Overview
- Established: 1 April 1999
- Country: Canada
- Polity: Federal territory
- Leader: Premier John Main
- Appointed by: Commissioner Eva Aariak
- Main organ: Executive Council
- Responsible to: Legislative Assembly of Nunavut
- Annual budget: CA$3,100,000,000
- Headquarters: Iqaluit
- Website: www.gov.nu.ca/en

= Government of Nunavut =

Canadian territorial government

The Government of Nunavut (Nunavut Kavamanga; gouvernement du Nunavut) is the body responsible for the administration of the Canadian territory of Nunavut. In modern Canadian use, the term Government of Nunavut refers specifically to the executive—political ministers of the Crown (the Cabinet/Executive Council) who are appointed on the advice of the premier. Ministers direct the non-partisan civil service, who staff ministries and agencies to deliver government policies, programs, and services. The executive corporately brands itself as the Government of Nunavut.

Nunavut operates as a consensus government. The premier of Nunavut is elected by the Legislative Assembly and ministers are selected by the Legislative Assembly, but their portfolios are assigned by the Premier.

== Role of the federal government ==

The powers of the Crown are vested in the federal government and are exercised by the commissioner of Nunavut. The advice of the premier and Executive Council is typically binding.

=== Commissioner ===

The Commissioner is appointed by the prime minister of Canada. Thus, it is typically the commissioner whom the premier and ministers advise, exercising much of the prerogative and granting assent.
The executive power is vested in the Crown and exercised "in-Council", meaning on the advice of the Executive Council; conventionally, this is the Cabinet, which is chaired by the premier and comprises ministers of the Crown.

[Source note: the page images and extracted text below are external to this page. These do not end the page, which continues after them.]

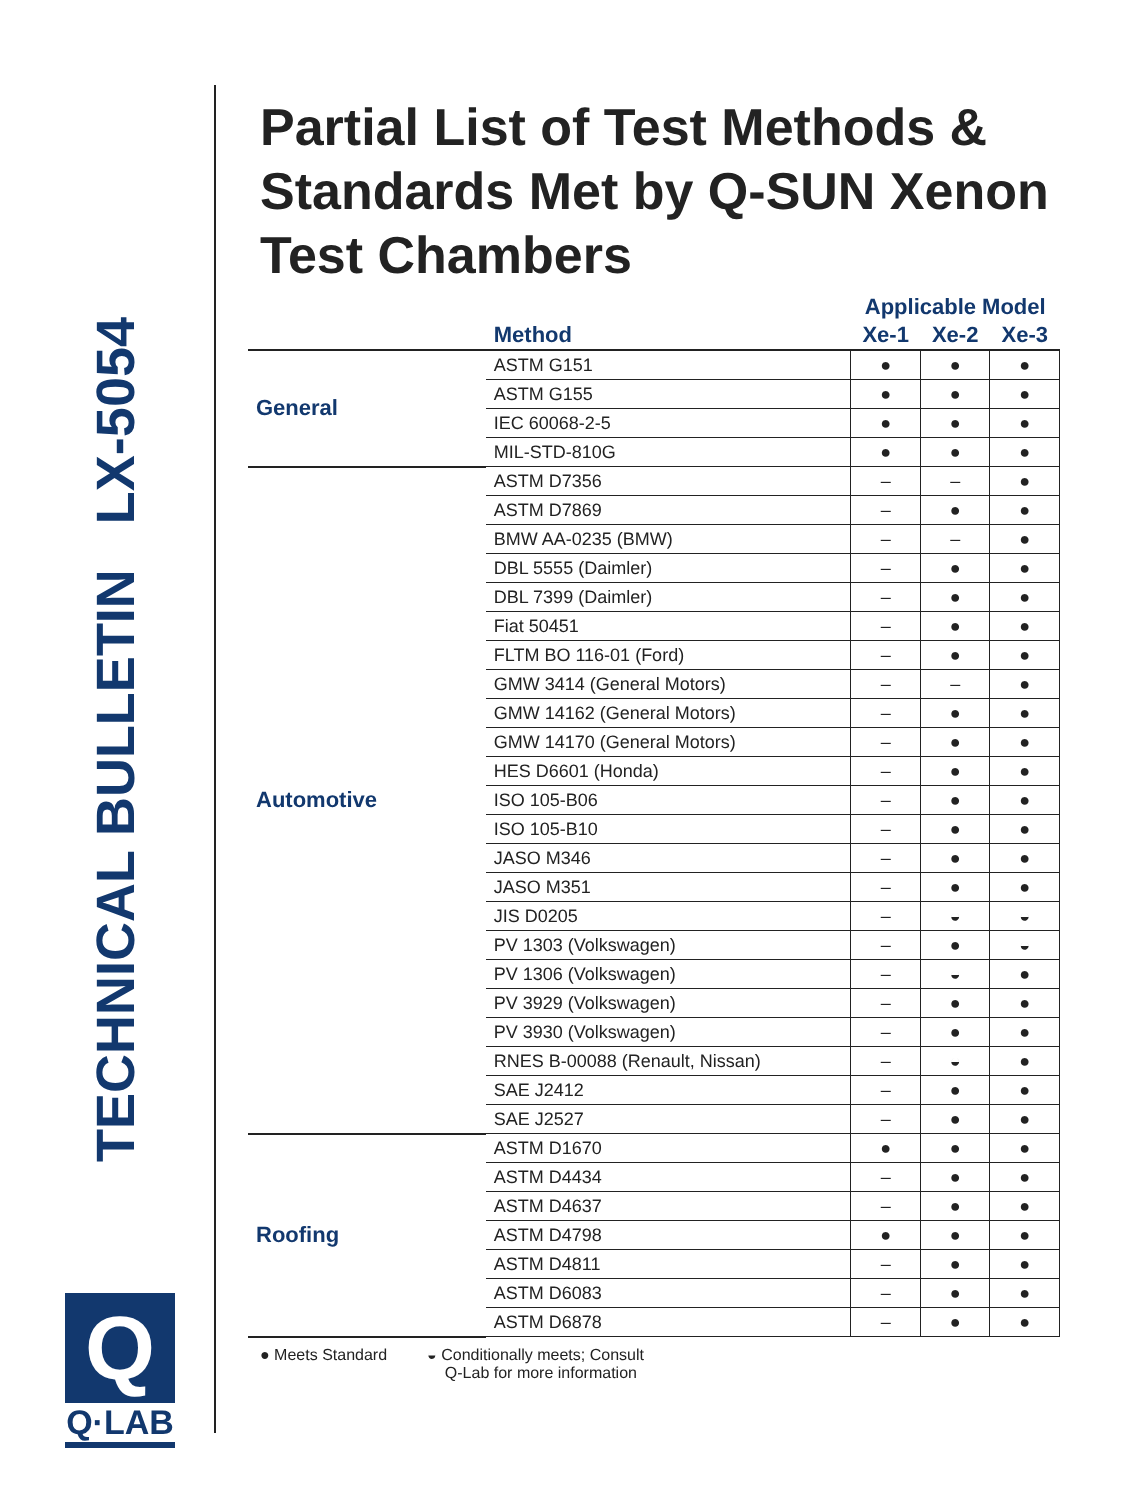TECHNICAL BULLETIN LX-5054
Q
Q·LAB
Partial List of Test Methods & Standards Met by Q-SUN Xenon Test Chambers
| | | Applicable Model | | |
| --- | --- | --- | --- | --- |
| | Method | Xe-1 | Xe-2 | Xe-3 |
| General | ASTM G151 | ● | ● | ● |
| | ASTM G155 | ● | ● | ● |
| | IEC 60068-2-5 | ● | ● | ● |
| | MIL-STD-810G | ● | ● | ● |
| Automotive | ASTM D7356 | – | – | ● |
| | ASTM D7869 | – | ● | ● |
| | BMW AA-0235 (BMW) | – | – | ● |
| | DBL 5555 (Daimler) | – | ● | ● |
| | DBL 7399 (Daimler) | – | ● | ● |
| | Fiat 50451 | – | ● | ● |
| | FLTM BO 116-01 (Ford) | – | ● | ● |
| | GMW 3414 (General Motors) | – | – | ● |
| | GMW 14162 (General Motors) | – | ● | ● |
| | GMW 14170 (General Motors) | – | ● | ● |
| | HES D6601 (Honda) | – | ● | ● |
| | ISO 105-B06 | – | ● | ● |
| | ISO 105-B10 | – | ● | ● |
| | JASO M346 | – | ● | ● |
| | JASO M351 | – | ● | ● |
| | JIS D0205 | – | ◒ | ◒ |
| | PV 1303 (Volkswagen) | – | ● | ◒ |
| | PV 1306 (Volkswagen) | – | ◒ | ● |
| | PV 3929 (Volkswagen) | – | ● | ● |
| | PV 3930 (Volkswagen) | – | ● | ● |
| | RNES B-00088 (Renault, Nissan) | – | ◒ | ● |
| | SAE J2412 | – | ● | ● |
| | SAE J2527 | – | ● | ● |
| Roofing | ASTM D1670 | ● | ● | ● |
| | ASTM D4434 | – | ● | ● |
| | ASTM D4637 | – | ● | ● |
| | ASTM D4798 | ● | ● | ● |
| | ASTM D4811 | – | ● | ● |
| | ASTM D6083 | – | ● | ● |
| | ASTM D6878 | – | ● | ● |
● Meets Standard ◒ Conditionally meets; Consult
Q-Lab for more information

==Premier and Executive Council==

The term Government of Nunavut, refers to the activities of the Commissioner. The day-to-day operation and activities of the Government of Nunavut are performed by the territorial departments and agencies, staffed by the non-partisan public service, and directed by the elected government.

=== Premier ===

The premier of Nunavut is the primary minister of the Crown. The premier acts as the head of government for the territory, chairs Cabinet, and advises the Commissioner on the exercise of executive power and much of the powers of prerogative. The premier has no powers to dismiss ministers. Once sworn in, the premier holds office until either they resign or removed by the Commissioner after either a motion of no confidence or defeat in their constituency in a general election.